Deputy Principal, Teaching & Learning
Ms Lisa Hanlon
Term One has been marked by a deliberate focus upon deeper learning in our classrooms. Drawing upon the professional development they have received, our teachers have embraced approaches drawn from cognitive science: spaced retrieval practice, interleaved problem sets, and the strategic use of productive struggle. Thanks to a landmark study by Robert Bjork at UCLA we know that these practices promote what is known as 'learning that sticks.'
Embracing the productive struggle is particularly important for girls. In research published in Developmental Psychology, Carol Dweck and colleagues found that adolescent girls are particularly susceptible to 'helpless' responses to failure. Girls tend to attribute setbacks to a fixed lack of ability rather than effort, with impaired performance as a result. Moreover, in a related landmark study, Mueller and Dweck Journal of Personality and Social Psychology found that children praised for intelligence showed less persistence after failure, chose easier tasks, and were significantly more likely to misrepresent their own scores to preserve their identity as 'intelligent.'
The challenge therefore for teachers is to encourage students to value not their marks, but feedback, and to see feedback as an opportunity for growth. This is the essence of what psychologist Angela Duckworth calls grit. Duckworth's research found that grit was a more reliable predictor of success than IQ, talent, or family background. This finding has profound implications for how we teach, how we encourage girls to respond to failure, and how we talk to young women about their own potential.

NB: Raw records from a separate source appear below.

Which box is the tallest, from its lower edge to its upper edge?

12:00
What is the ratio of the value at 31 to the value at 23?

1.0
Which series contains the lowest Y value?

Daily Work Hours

This week in the Academic Advisory session, students learnt about neuroplasticity - the brain’s ability to learn new things through effort and practice. One of the most empowering things a young person can learn is that the brain genuinely changes in response to challenge. Research published in Child Development found that when students were explicitly taught about neuroplasticity, they showed greater motivation and academic improvement compared to control groups. Teenagers respond strongly to this knowledge because it shifts the locus of control back to them.

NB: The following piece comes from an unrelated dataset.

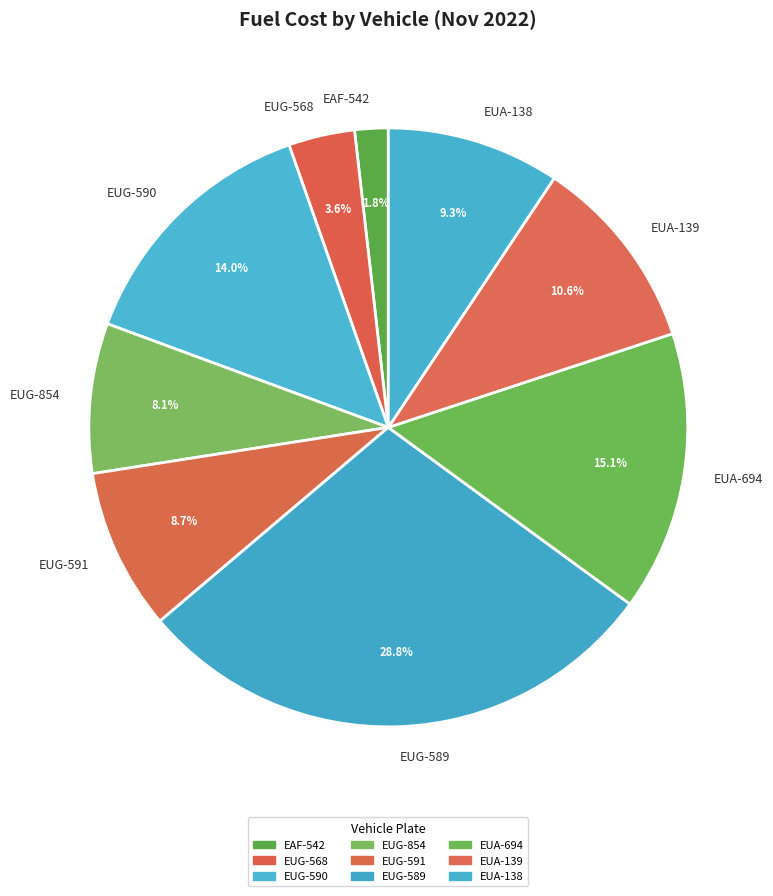

Which category has the biggest portion of the pie?

EUG-589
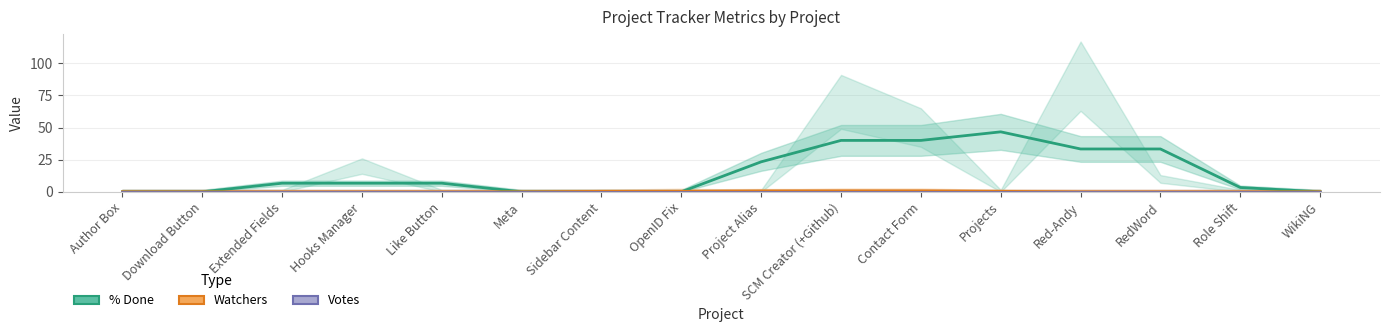

Between WikiNG and OpenID Fix, which is larger?

WikiNG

Alongside grit, Dweck's core findings that students who believe their intelligence is fixed, a 'fixed mindset', tend to avoid challenge and give up when things get hard. Students with a 'growth mindset' who believe intelligence can be developed through effort and strategy embrace mistakes, seeing it as an opportunity for growth.
Parents can empower their children to develop a growth mindset by:
Praising effort and strategy, not outcome: 'I can see how hard you worked on that' rather than 'You're so clever.'
Normalising struggle: Share your own experiences of finding things difficult and what you did about it.
Reframing failure as information. Ask: 'What did you find out from that? What would you try differently?' Rather than, 'What went wrong?'
Embracing the concept of growth. When your daughter says, 'I can't do this,' try redirecting: 'You can't do this yet. What would help you get there?'
Noticing and naming progress, not just achievement: 'You couldn't do that two weeks ago — look where you are now.'
Allowing natural consequences: Resisting the impulse to rescue builds the very competence our daughters need.
Of course, here at St Catherine’s, we are preparing our girls life beyond the gates. A growth mindset can sustain them through the inevitable challenges and setbacks and give them the confidence to know that they can manage, and grow through, future adversities so that they can embrace their rich and rewarding lives.